Option 1 lets us keep all code into a single CMake target and therefore into a single standalone file for distribution, but it would make programming much more error-prone, since there'd be no compile-time checks to ensure you're calling a function correctly at all. We'd also have to duplicate everything that is lost at compilation on our side (macro definitions, structure definitions, etc).
I'm more partial to option 2. It would require us to split Clipboard into three CMake targets and distribute it as three files, but it makes it much easier to maintain/fix the code in the future. We could mitigate the issue of having to distribute it as three files by embedding the x11 and wayland libraries into the main executable and extracting them to /tmp
at runtime, which would be transparent to the user.
I like the second option as well, because the first would seem better, but like you said we lose a lot of error checking and need more boilerplate. Hopefully it's possible to implement the second elegantly. Considering how we already have temporary folders to use, unpacking and loading should be easy, but embedding the files could be difficult because C's embed
only made it into the latest C standard and won't be coming officially to C++ for years.
Would that change anything from a manual installation point of view? If so, that's not a problem. It's just to know if have to adapt the PKGBUILD accordingly.

Excerpted data ::
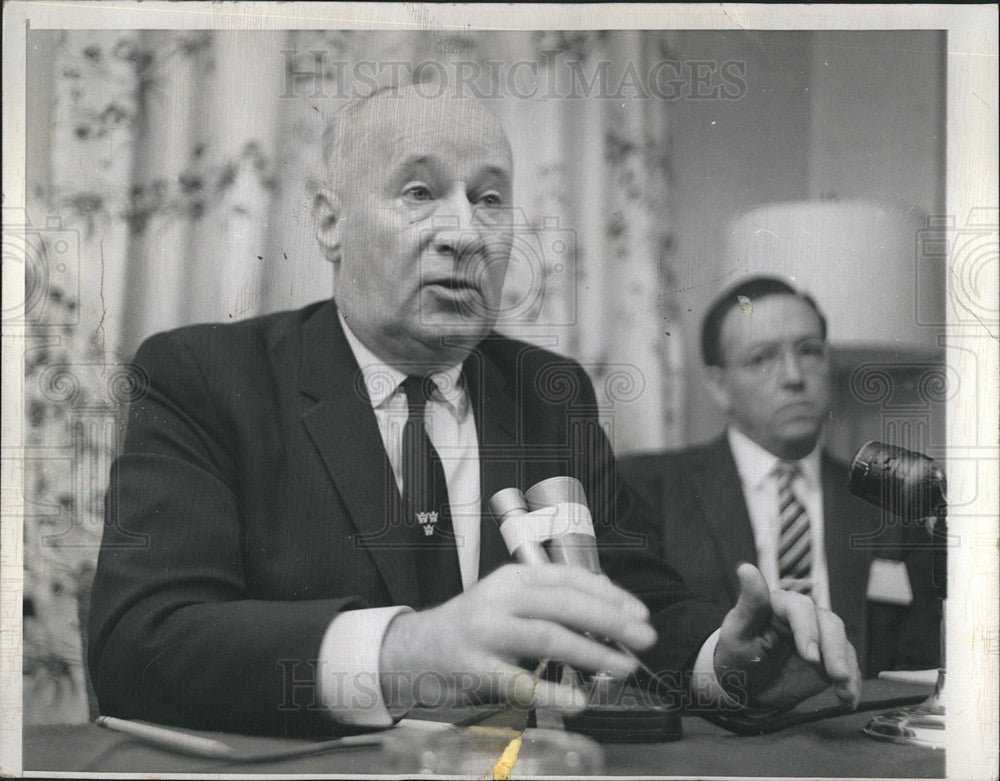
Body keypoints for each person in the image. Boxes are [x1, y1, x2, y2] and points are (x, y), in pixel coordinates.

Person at [88, 88, 861, 737]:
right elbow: (138, 646)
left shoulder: (549, 391)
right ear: (330, 222)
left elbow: (633, 608)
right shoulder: (202, 377)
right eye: (420, 192)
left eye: (489, 199)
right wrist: (408, 652)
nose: (464, 233)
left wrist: (725, 662)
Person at [620, 277, 940, 676]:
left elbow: (923, 661)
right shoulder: (646, 488)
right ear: (719, 387)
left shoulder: (889, 499)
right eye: (762, 359)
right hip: (722, 728)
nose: (793, 376)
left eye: (809, 352)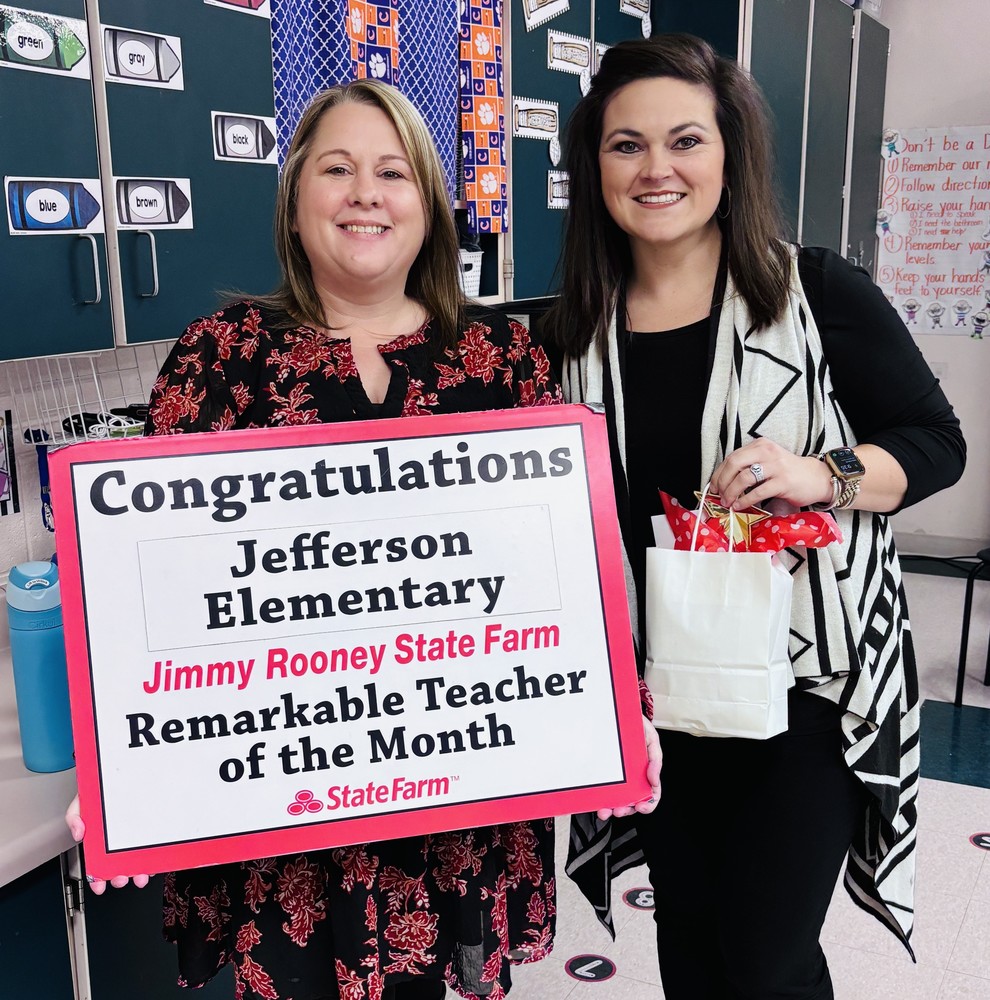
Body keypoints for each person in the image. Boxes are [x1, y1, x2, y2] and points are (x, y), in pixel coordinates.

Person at [65, 79, 661, 1000]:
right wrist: (123, 766)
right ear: (296, 196)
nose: (364, 193)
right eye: (336, 168)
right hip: (283, 806)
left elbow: (569, 580)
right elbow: (155, 597)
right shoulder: (220, 359)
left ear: (428, 204)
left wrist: (621, 715)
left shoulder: (507, 365)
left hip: (459, 794)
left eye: (392, 172)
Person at [543, 34, 965, 1000]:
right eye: (626, 146)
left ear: (730, 154)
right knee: (689, 944)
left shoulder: (815, 293)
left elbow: (937, 443)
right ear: (593, 166)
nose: (658, 169)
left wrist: (822, 472)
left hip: (806, 685)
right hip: (654, 696)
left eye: (685, 140)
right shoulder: (568, 335)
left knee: (764, 957)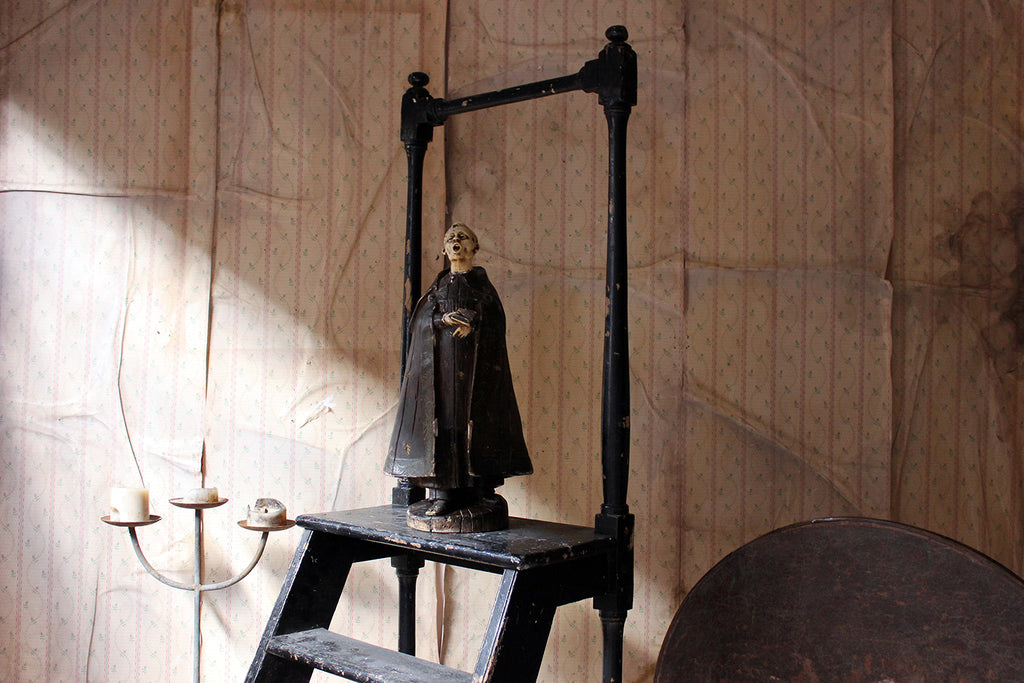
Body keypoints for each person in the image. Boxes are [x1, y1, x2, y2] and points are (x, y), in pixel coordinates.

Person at [385, 223, 532, 531]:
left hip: (476, 374)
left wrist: (474, 323)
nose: (456, 241)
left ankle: (481, 491)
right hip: (441, 374)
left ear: (474, 247)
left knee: (477, 427)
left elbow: (495, 319)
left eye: (462, 237)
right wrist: (442, 320)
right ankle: (443, 493)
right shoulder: (438, 287)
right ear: (444, 249)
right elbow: (419, 323)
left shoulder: (482, 287)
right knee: (444, 428)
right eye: (451, 238)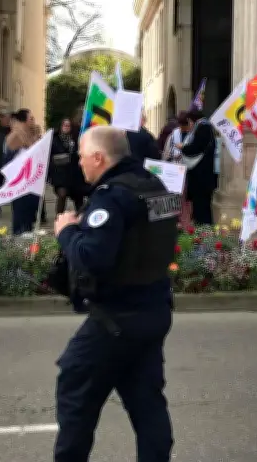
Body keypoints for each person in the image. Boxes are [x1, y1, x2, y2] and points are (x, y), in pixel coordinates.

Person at [52, 126, 179, 462]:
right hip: (153, 309)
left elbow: (93, 257)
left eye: (82, 157)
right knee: (147, 403)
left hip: (116, 318)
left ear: (99, 157)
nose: (79, 163)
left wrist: (67, 232)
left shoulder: (113, 196)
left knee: (75, 393)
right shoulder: (154, 186)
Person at [174, 110, 216, 226]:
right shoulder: (204, 127)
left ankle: (203, 232)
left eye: (189, 122)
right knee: (200, 204)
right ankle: (201, 230)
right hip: (202, 174)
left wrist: (183, 147)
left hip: (201, 175)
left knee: (201, 205)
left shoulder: (203, 128)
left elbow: (196, 148)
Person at [5, 109, 41, 234]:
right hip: (20, 181)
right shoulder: (16, 135)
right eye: (31, 118)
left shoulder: (30, 133)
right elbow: (11, 159)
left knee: (30, 210)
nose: (34, 121)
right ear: (24, 120)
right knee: (21, 211)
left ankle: (27, 232)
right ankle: (19, 235)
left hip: (31, 180)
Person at [51, 119, 85, 215]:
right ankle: (58, 218)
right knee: (62, 194)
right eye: (64, 125)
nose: (66, 127)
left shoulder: (75, 138)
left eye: (68, 125)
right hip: (60, 174)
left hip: (74, 174)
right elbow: (51, 156)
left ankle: (81, 218)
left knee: (79, 197)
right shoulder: (55, 139)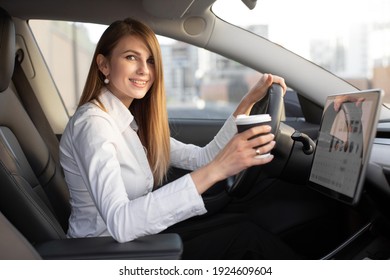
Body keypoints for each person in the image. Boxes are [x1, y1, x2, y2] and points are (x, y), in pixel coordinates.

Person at [59, 17, 298, 259]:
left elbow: (203, 157)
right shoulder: (93, 124)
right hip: (102, 254)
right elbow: (121, 223)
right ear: (104, 65)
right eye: (131, 57)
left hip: (133, 242)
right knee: (248, 239)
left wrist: (247, 102)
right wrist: (217, 170)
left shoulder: (127, 123)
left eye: (150, 60)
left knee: (242, 223)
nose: (144, 70)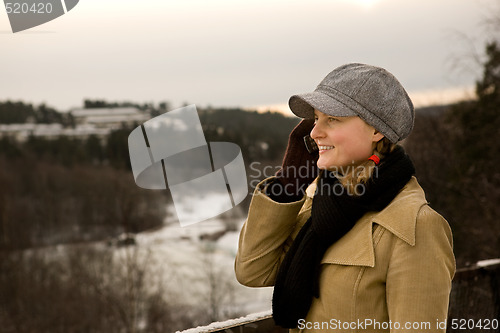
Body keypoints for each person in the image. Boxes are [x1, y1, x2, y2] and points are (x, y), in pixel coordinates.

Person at [234, 63, 455, 332]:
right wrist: (288, 184)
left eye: (333, 119)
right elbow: (253, 271)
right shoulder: (320, 204)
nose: (315, 132)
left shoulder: (415, 227)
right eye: (316, 118)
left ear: (376, 130)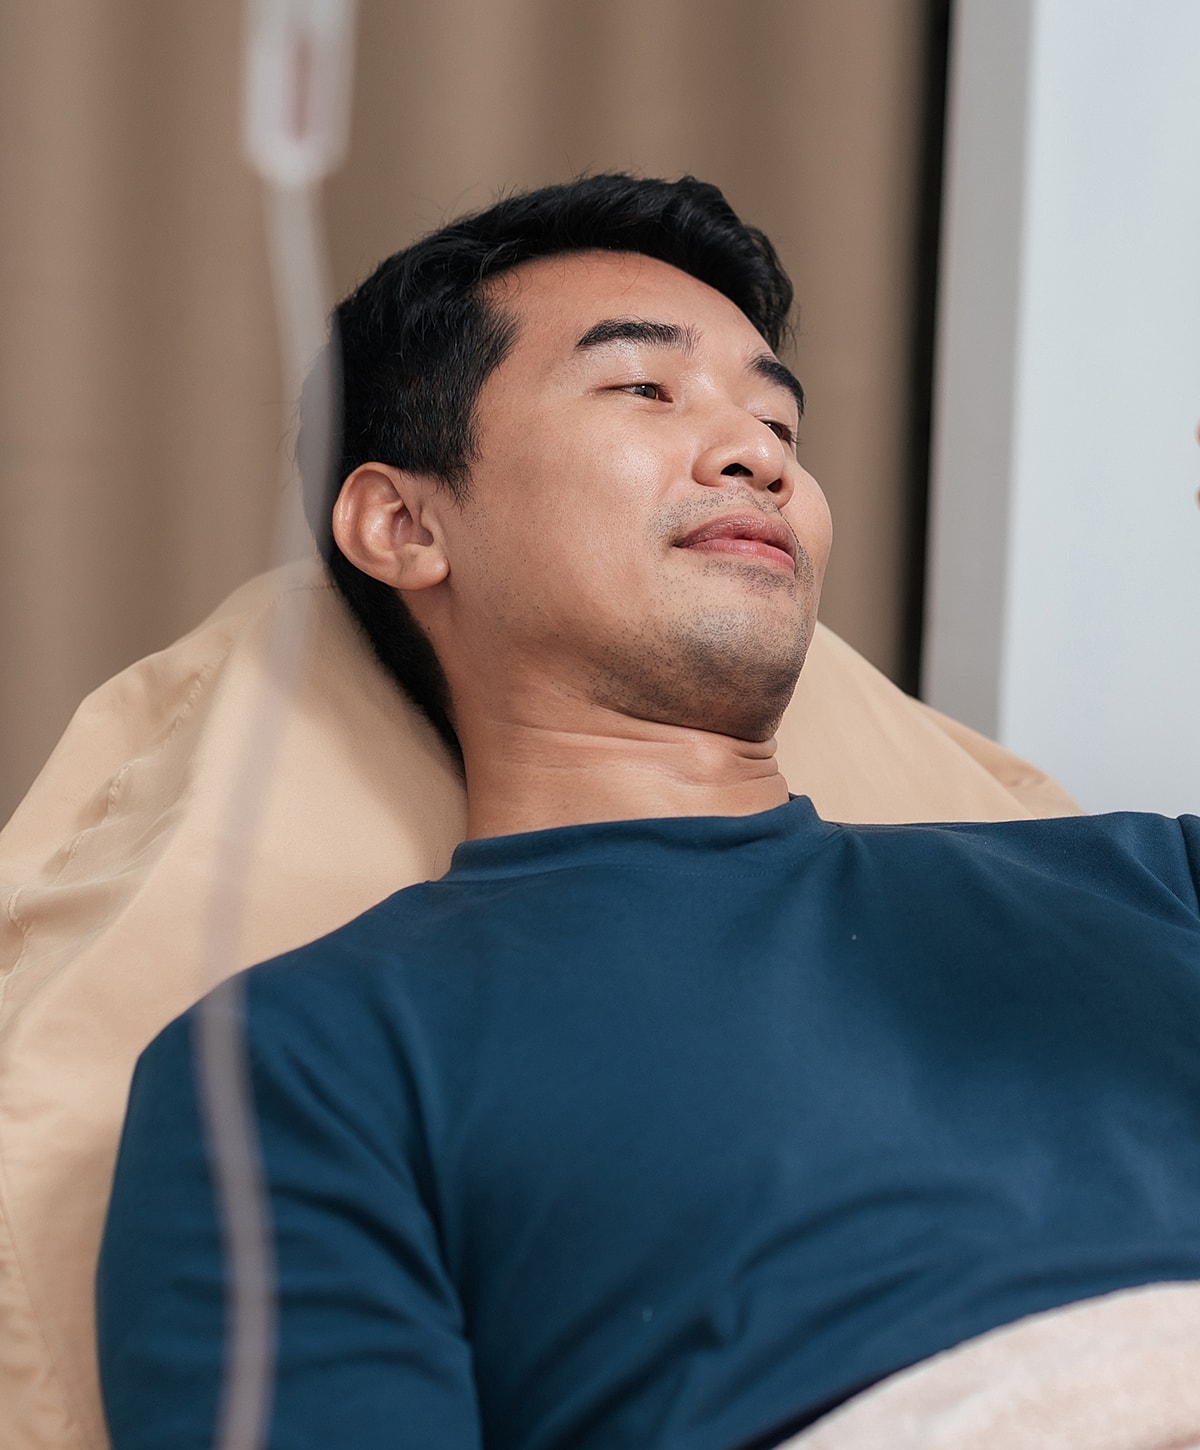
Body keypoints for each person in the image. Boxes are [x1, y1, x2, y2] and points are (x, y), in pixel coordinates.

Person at [96, 175, 1200, 1450]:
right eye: (645, 388)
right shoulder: (300, 1061)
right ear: (403, 520)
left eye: (777, 416)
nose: (758, 452)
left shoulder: (1153, 881)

Work task 1 :: From the discussion of Clipboard's build options, transcribe the part that opens with the words containing "Option 1 lets" and closes with "structure definitions, etc).".
Work task 2 ::
Answer these questions from the discussion of Clipboard's build options:
(a) Under option 2, how many CMake targets would Clipboard be split into?
(b) To what directory would the embedded x11 and wayland libraries be extracted at runtime?
(c) What file might need to be adapted for a manual installation?

Reply 1 ::
Option 1 lets us keep all code into a single CMake target and therefore into a single standalone file for distribution, but it would make programming much more error-prone, since there'd be no compile-time checks to ensure you're calling a function correctly at all. We'd also have to duplicate everything that is lost at compilation on our side (macro definitions, structure definitions, etc).

Reply 2 ::
(a) Three
(b) /tmp
(c) The PKGBUILD